[Records drawn from a dataset]

--*--

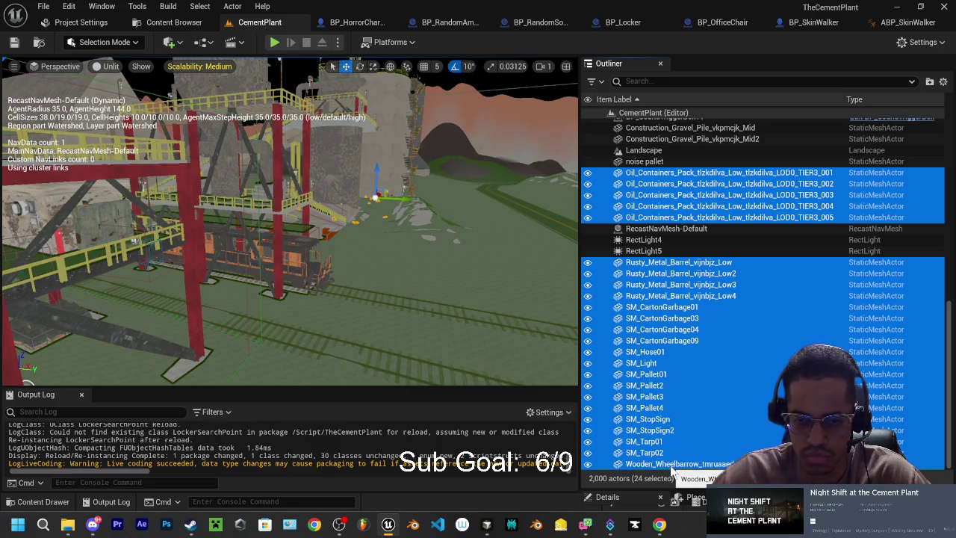
Move the 24 selected props into the Silodome folder and collapse it.
right_click(642, 371)
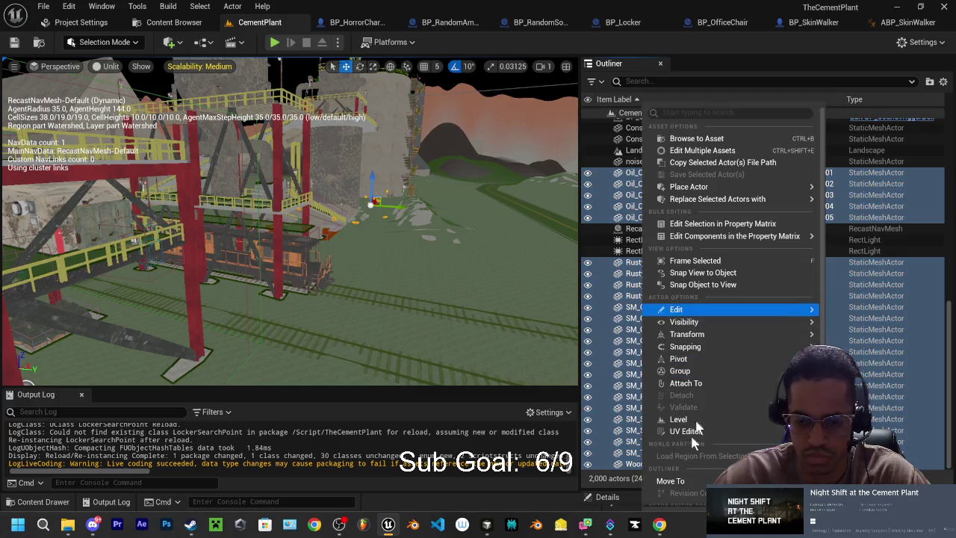
mouse_move(682, 482)
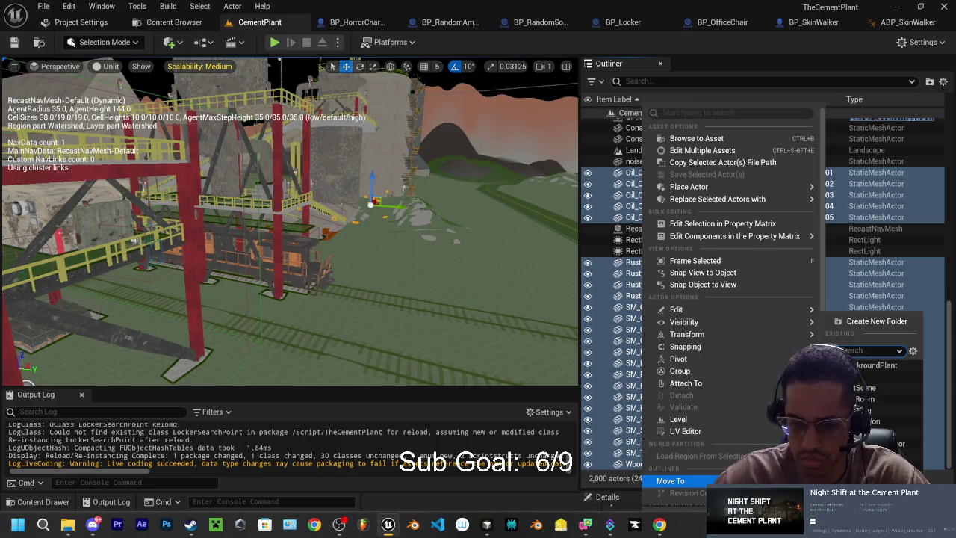
click(870, 477)
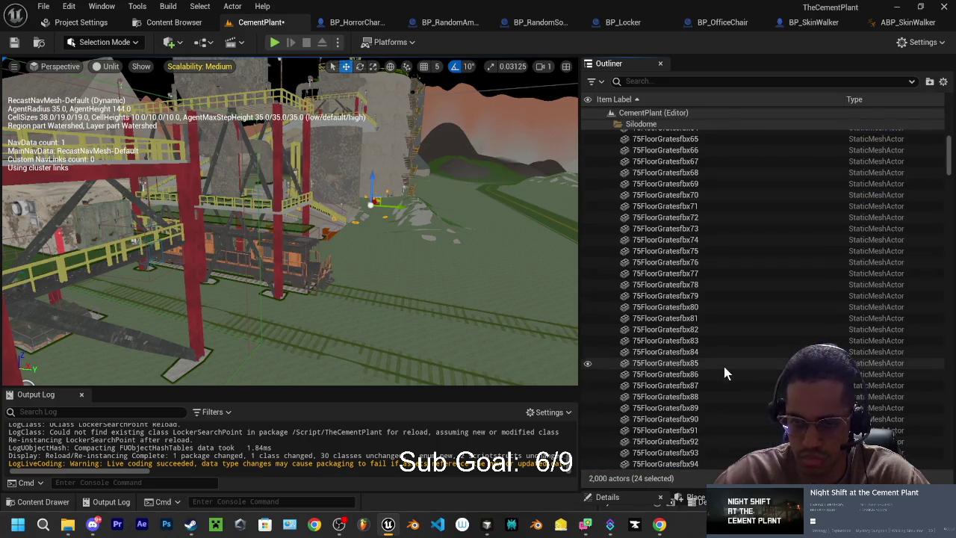
click(609, 236)
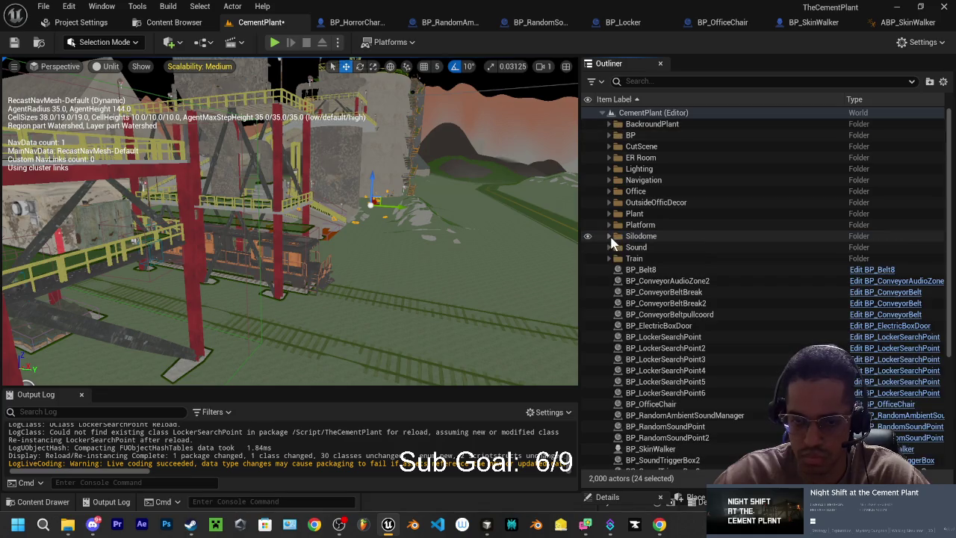
Select BP_Belt8 and scroll the Outliner down to the sound trigger boxes.
scroll(651, 261, down, 1)
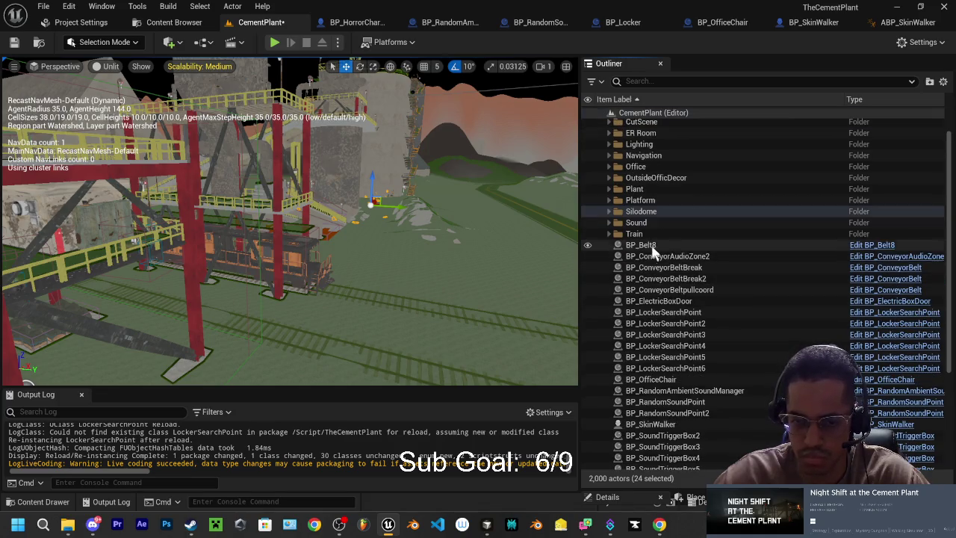
click(659, 245)
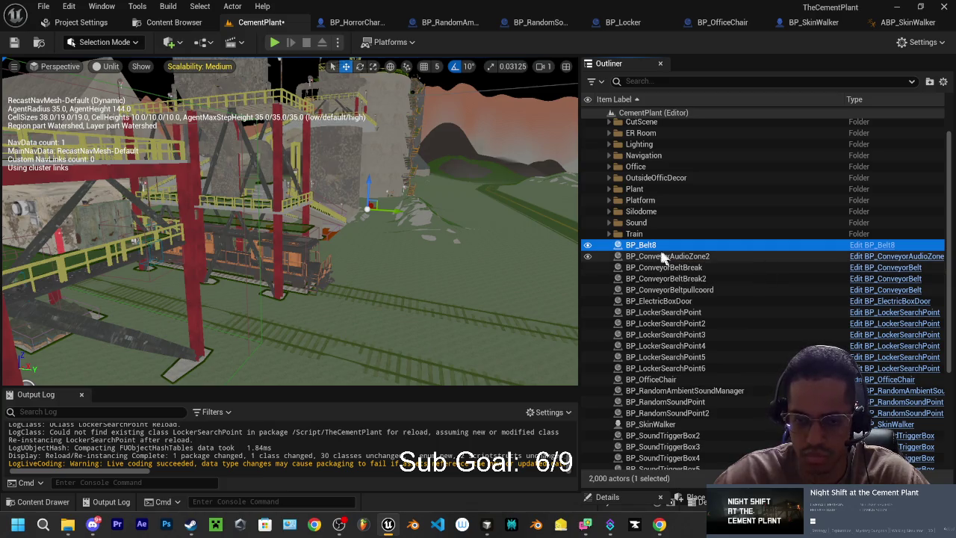
scroll(641, 194, up, 2)
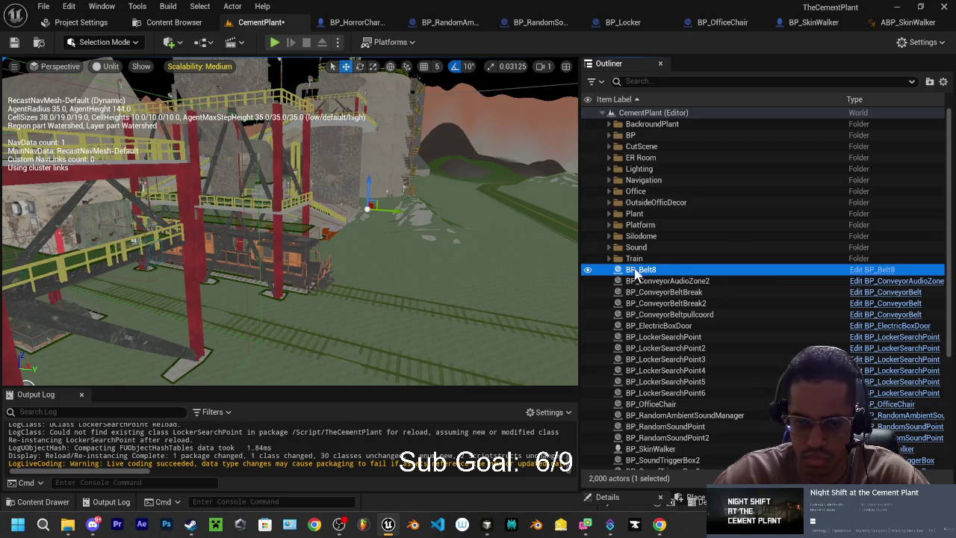
scroll(672, 333, down, 1)
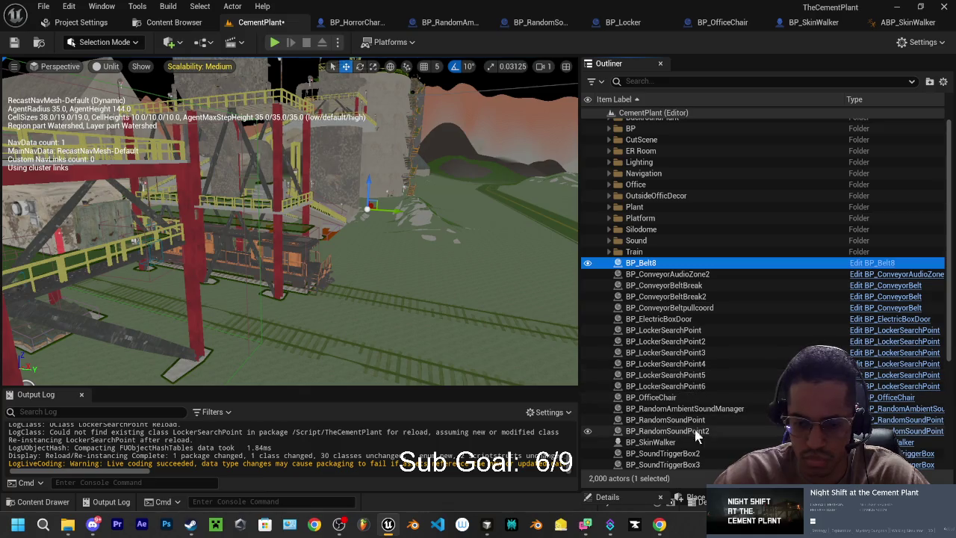
scroll(701, 417, down, 3)
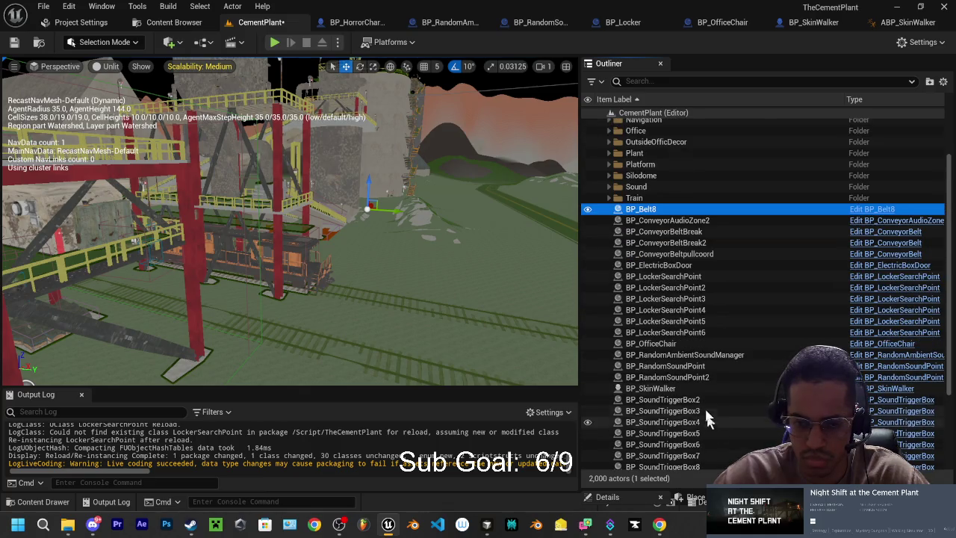
scroll(700, 351, down, 5)
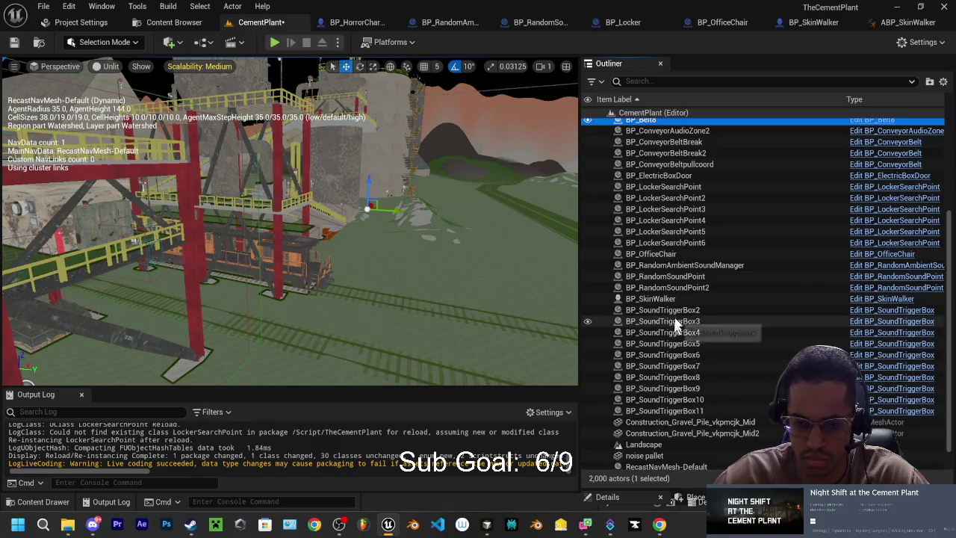
Select BP_SoundTriggerBox2 through BP_SoundTriggerBox11 and frame them closely in the viewport.
click(676, 312)
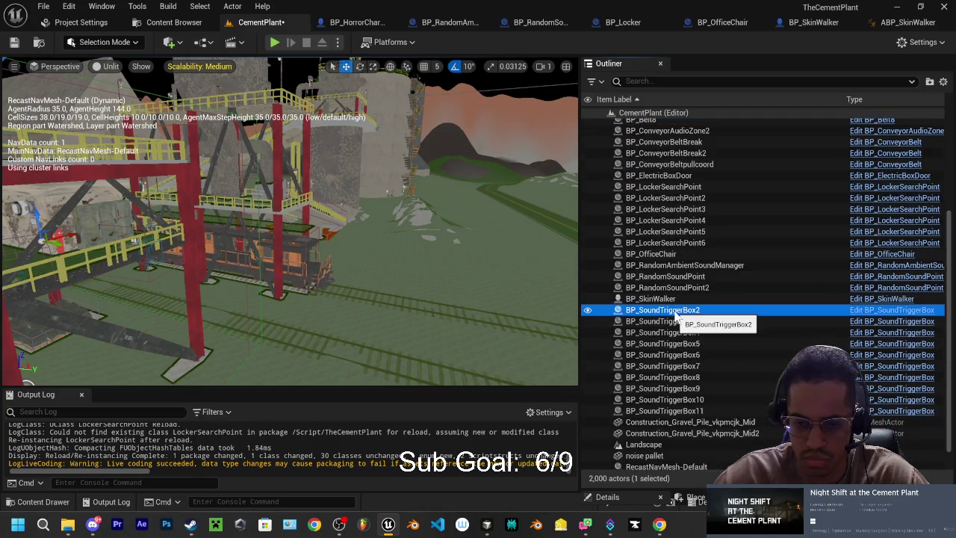
shift+click(669, 411)
key(f)
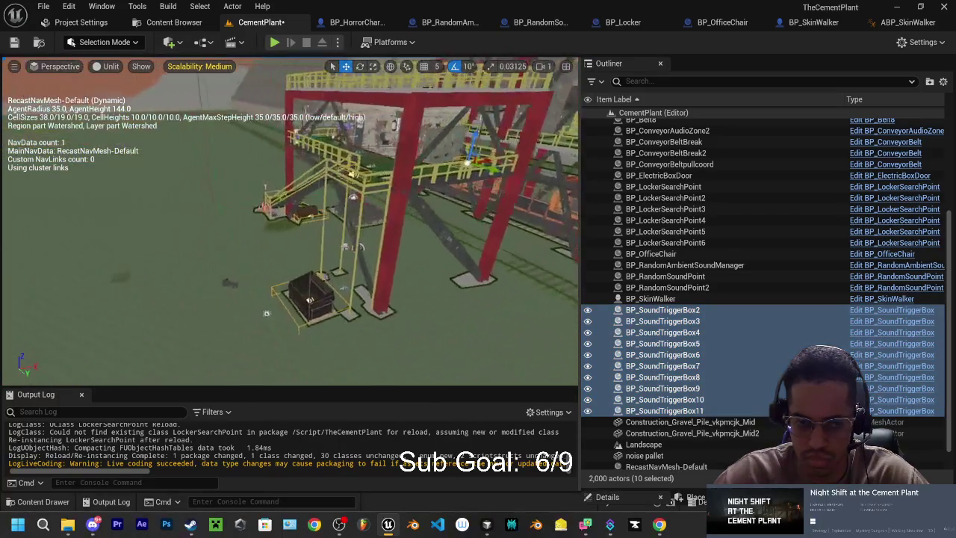
mouse_move(299, 224)
mouse_down()
mouse_move(314, 216)
mouse_move(299, 202)
mouse_up()
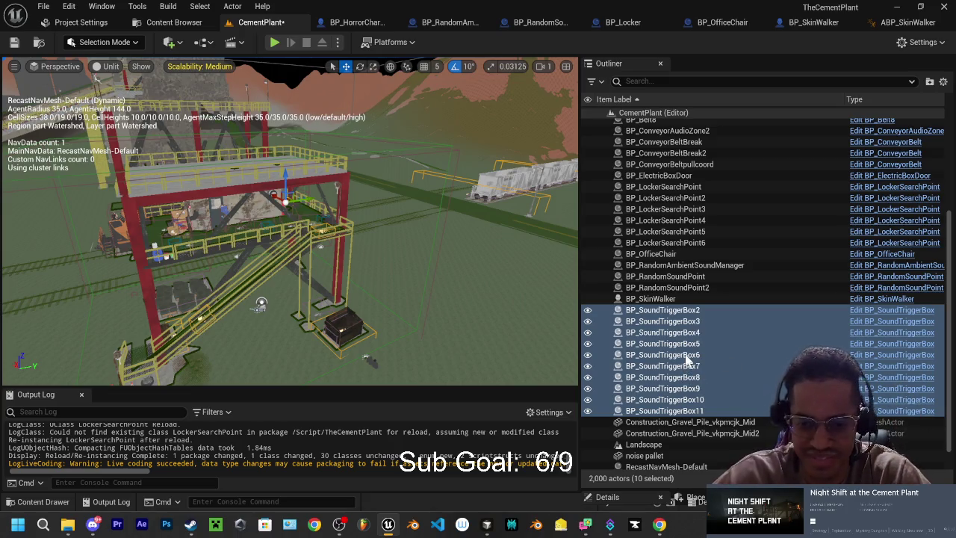
Put the ten trigger boxes into a new folder named SoundTriggers, then collapse it.
right_click(686, 360)
mouse_move(721, 469)
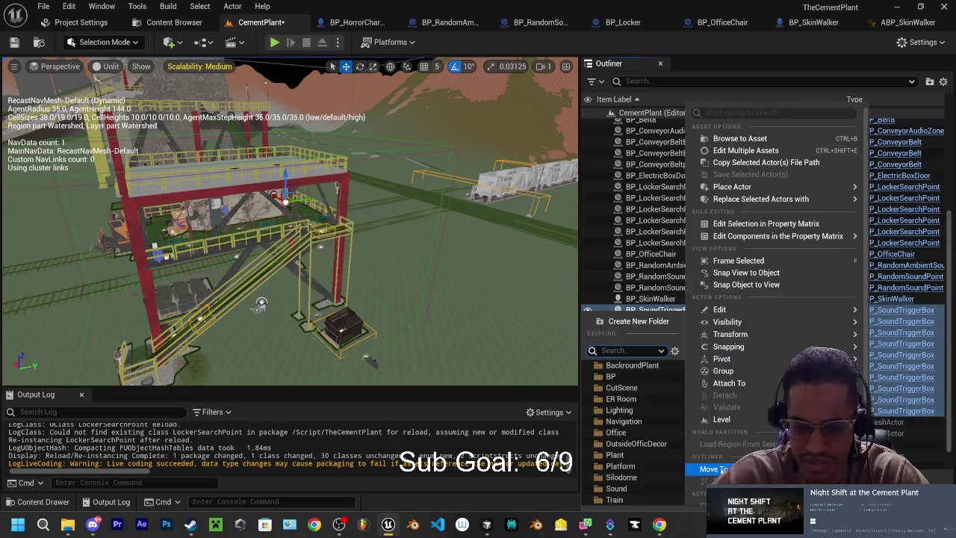
click(634, 321)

--*--

• **Exercise requirements**
Copy each line of the data that contains the word "boxes".

• **Task result**
Select BP_Belt8 and scroll the Outliner down to the sound trigger boxes.
Put the ten trigger boxes into a new folder named SoundTriggers, then collapse it.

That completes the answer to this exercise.